In a petition, the groups point out that, “Airbnb’s anti-discrimination policy states that they prohibit listings that promote racism, discrimination, or harm to individuals or groups, and require all users to comply with local laws. Yet, listing vacation rentals in illegal settlements promotes structural discrimination, theft of Palestinians’ land, and direct violations of international law.”
Airbnb declined to comment for this article and has not responded to the campaign, other than a statement by its spokesperson Nick Papas, which reads: “We follow laws and regulations on where we can do business, and investigate concerns raised about specific listings.”
The military occupation and expansion of ethnically exclusive communities on Palestinian land is a longstanding policy of the Israeli government and considered a war crime under international law. Airbnb, by refusing to address the inconsistency of settlement profiteering with their corporate policy, has placed itself firmly in the crosshairs of not only the specific groups behind the Stolen Homes campaign, but the growing international Boycott, Divestment, and Sanctions (BDS) movement at large.
BDS co-founder Omar Barghouti told Al Jazeera that the company “is not only legally obliged to immediately exclude all Israeli settlements from its offerings, since Israeli settlements constitute war crimes under international law. It also makes the most business sense for it to do so, as much larger corporations – of the calibre of Orange, Veolia and CRH – have been eventually compelled by BDS campaigning to end their complicity in Israel’s human rights violations after losing massive contracts.”

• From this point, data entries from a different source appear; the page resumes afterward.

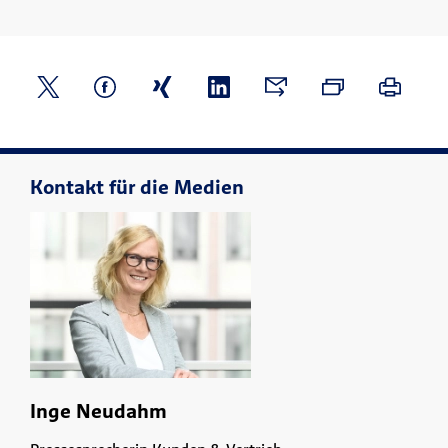
Kontakt für die Medien
Inge Neudahm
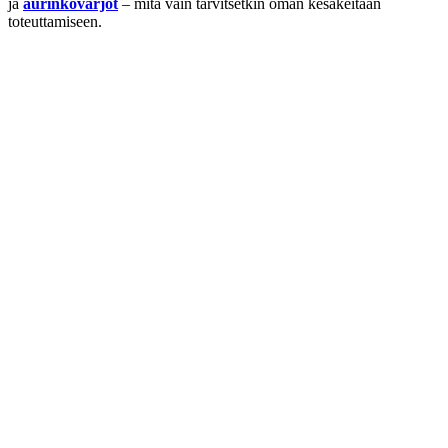
ja
aurinkovarjot
– mitä vain tarvitsetkin oman kesäkeitaan
toteuttamiseen.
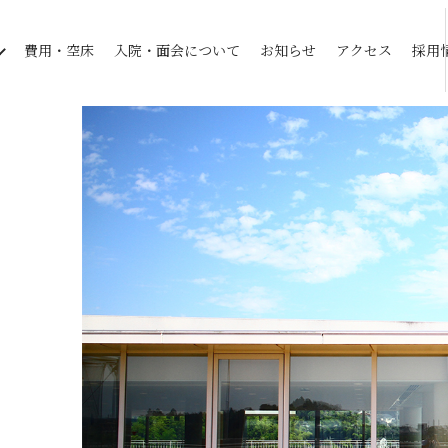
費用・空床
入院・面会について
お知らせ
アクセス
採用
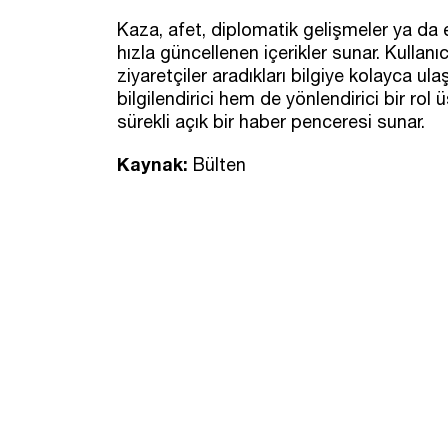
Kaza, afet, diplomatik gelişmeler ya da
hızla güncellenen içerikler sunar. Kullanı
ziyaretçiler aradıkları bilgiye kolayca ul
bilgilendirici hem de yönlendirici bir ro
sürekli açık bir haber penceresi sunar.
Kaynak:
Bülten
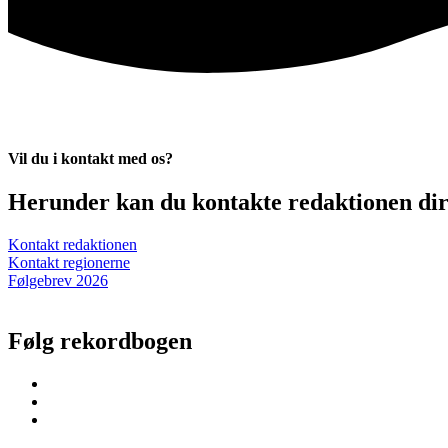
Vil du i kontakt med os?
Herunder kan du kontakte redaktionen dire
Kontakt redaktionen
Kontakt regionerne
Følgebrev 2026
Følg rekordbogen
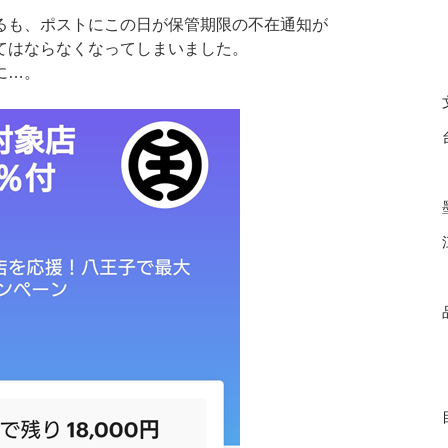
るも、ポストにこの日が保管期限の不在通知が
てはならなくなってしまいました。
に…。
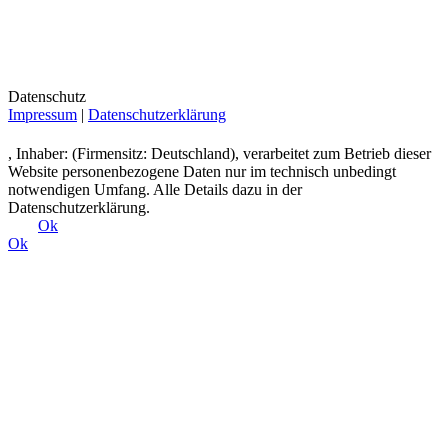
Datenschutz
Impressum
|
Datenschutzerklärung
, Inhaber: (Firmensitz: Deutschland), verarbeitet zum Betrieb dieser
Website personenbezogene Daten nur im technisch unbedingt
notwendigen Umfang. Alle Details dazu in der
Datenschutzerklärung.
Ok
Ok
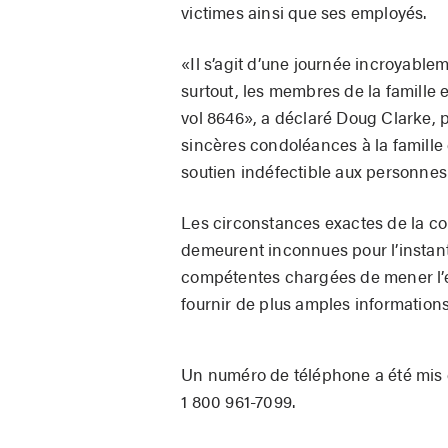
victimes ainsi que ses employés.
«Il s’agit d’une journée incroyablem
surtout, les membres de la famille
vol 8646», a déclaré Doug Clarke, p
sincères condoléances à la famille
soutien indéfectible aux personnes
Les circonstances exactes de la col
demeurent inconnues pour l’instant.
compétentes chargées de mener l’en
fournir de plus amples informations 
Un numéro de téléphone a été mis e
1 800 961-7099.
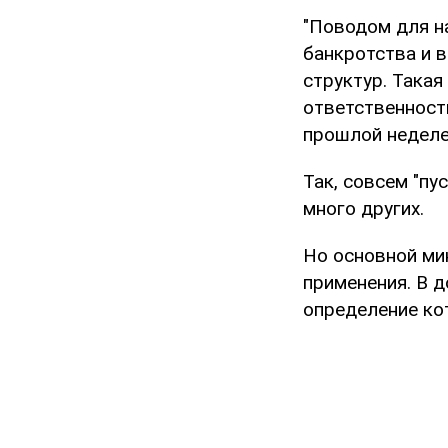
"Поводом для н
банкротства и 
структур. Така
ответственност
прошлой неделе"
Так, совсем "пу
много других.
Но основной мин
применения. В 
определение ко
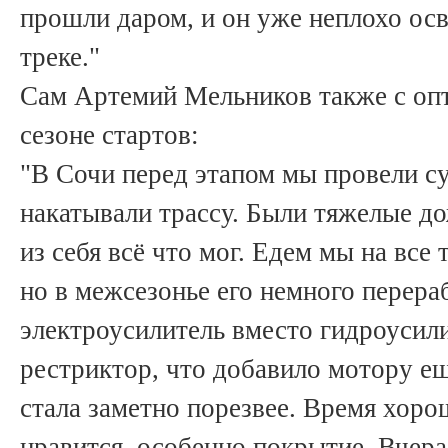
прошли даром, и он уже неплохо осв
треке."
Сам Артемий Мельников также с оп
сезоне стартов:
"В Сочи перед этапом мы провели с
накатывали трассу. Были тяжелые до
из себя всё что мог. Едем мы на вс
но в межсезонье его немного перера
электроусилитель вместо гидроусили
рестриктор, что добавило мотору ещ
стала заметно порезвее. Время хорош
нравится, особенно покрытие. Вчер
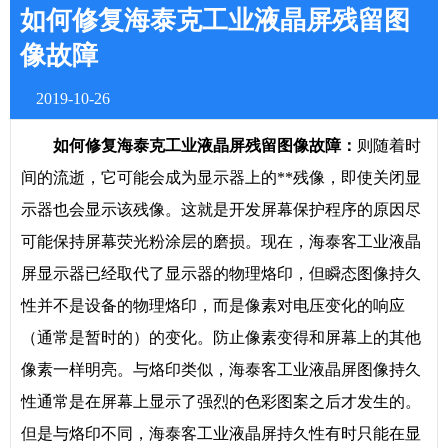
如何修复海泰克工业液晶屏残留图
像故障
2019-10-26
如何修复海泰克工业液晶屏残留图像故障：
则随着时
间的流逝，它可能会成为显示器上的**残像，即使关闭显
示器也会显示该残像。这就是开发屏幕保护程序的原因尽
可能保持屏幕荧光粉涂层的磨损。现在，海泰客工业液晶
屏显示器已经取代了显示器的物理烙印，但瞬态图像持久
性并不是设备的物理烙印，而是像素对电压变化的响应
（通常是暂时的）的变化。防止像素变得和屏幕上的其他
像素一样明亮。与烙印类似，海泰客工业液晶屏图像持久
性通常是在屏幕上显示了强烈的色彩图案之后才发生的。
但是与烙印不同，海泰客工业液晶屏持久性有时只能在显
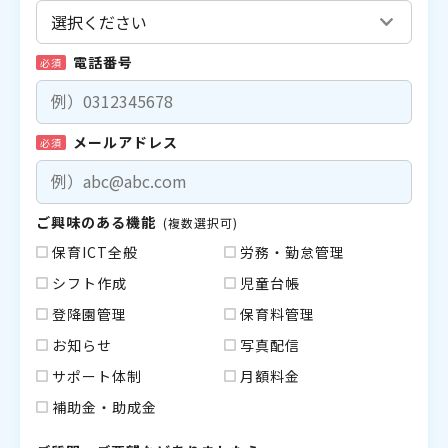
電話番号
必須
メールアドレス
必須
ご興味のある機能
(複数選択可)
保育ICT全般
労務・勤怠管理
シフト作成
児童台帳
登降園管理
保育料管理
お知らせ
写真配信
サポート体制
月額料金
補助金・助成金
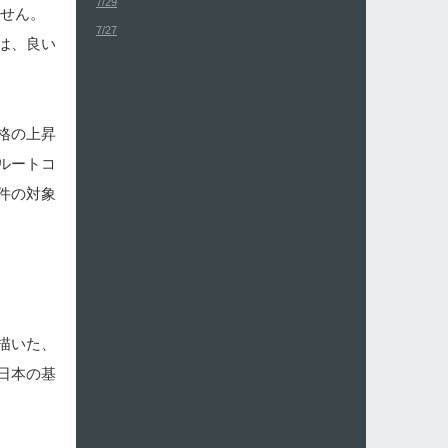
7/29
ません。
7/27
は、良い
格の上昇
ルートコ
件の対象
描いた、
日本の基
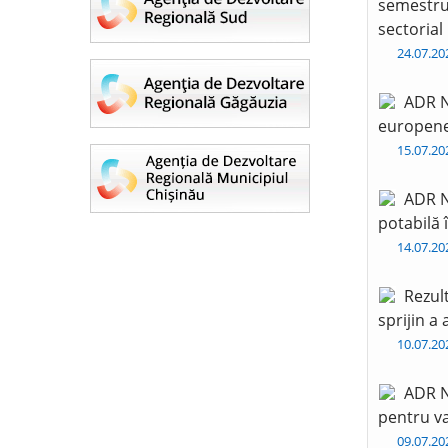
semestru 
sectorial
24.07.2
ADR N
europen
15.07.2
ADR N
potabilă 
14.07.2
Rezul
sprijin a
10.07.2
ADR N
pentru va
09.07.2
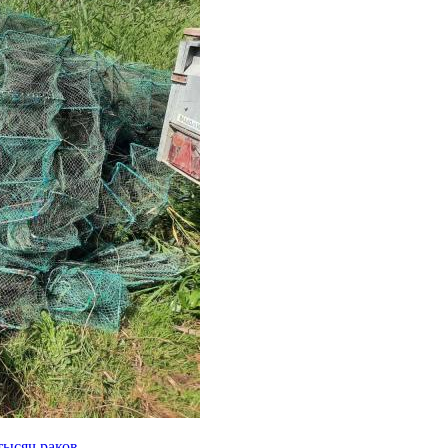
тысяч раков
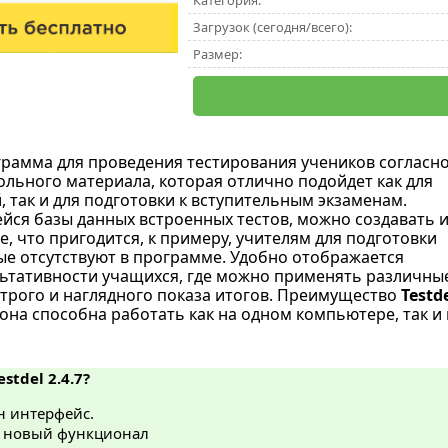
Категория:
Загрузок (сегодня/всего):
Размер:
грамма для проведения тестирования учеников согласн
льного материала, которая отлично подойдет как для
 так и для подготовки к вступительным экзаменам.
я базы данных встроенных тестов, можно создавать 
, что пригодится, к примеру, учителям для подготовки
ые отсутствуют в программе. Удобно отображается
льтативности учащихся, где можно применять различны
трого и наглядного показа итогов. Преимущество
Testd
 она способна работать как на одном компьютере, так и 
stdel 2.4.7?
н интерфейс.
 новый функционал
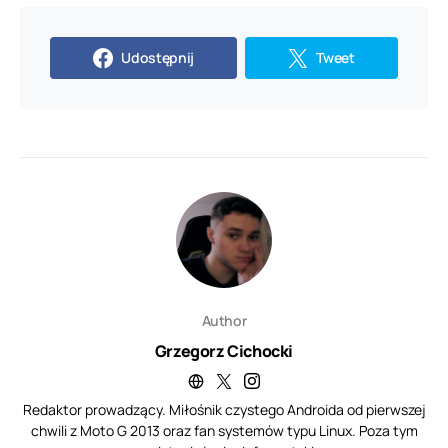
Udostępnij
Tweet
Author
Grzegorz Cichocki
Redaktor prowadzący. Miłośnik czystego Androida od pierwszej
chwili z Moto G 2013 oraz fan systemów typu Linux. Poza tym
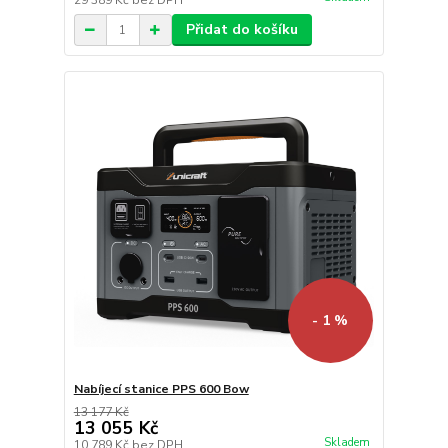
29 389 Kč
bez DPH
Přidat do košíku
- 1 %
Nabíjecí stanice PPS 600 Bow
13 177 Kč
13 055 Kč
Skladem
10 789 Kč
bez DPH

While the Palestinian National Council (the Palestinian leadership of the BDS movement) has not yet announced a specific plan for a boycott of Airbnb, it’s safe to assume that the company will feel increasing pressure from activists if it fails to take criticism of its business practices seriously. Already, several major media outlets have taken note of the controversy, including The Atlantic and The Guardian. As the backlash against Airbnb continues to mount, the company may be compelled to rethink its accommodation of Israeli apartheid.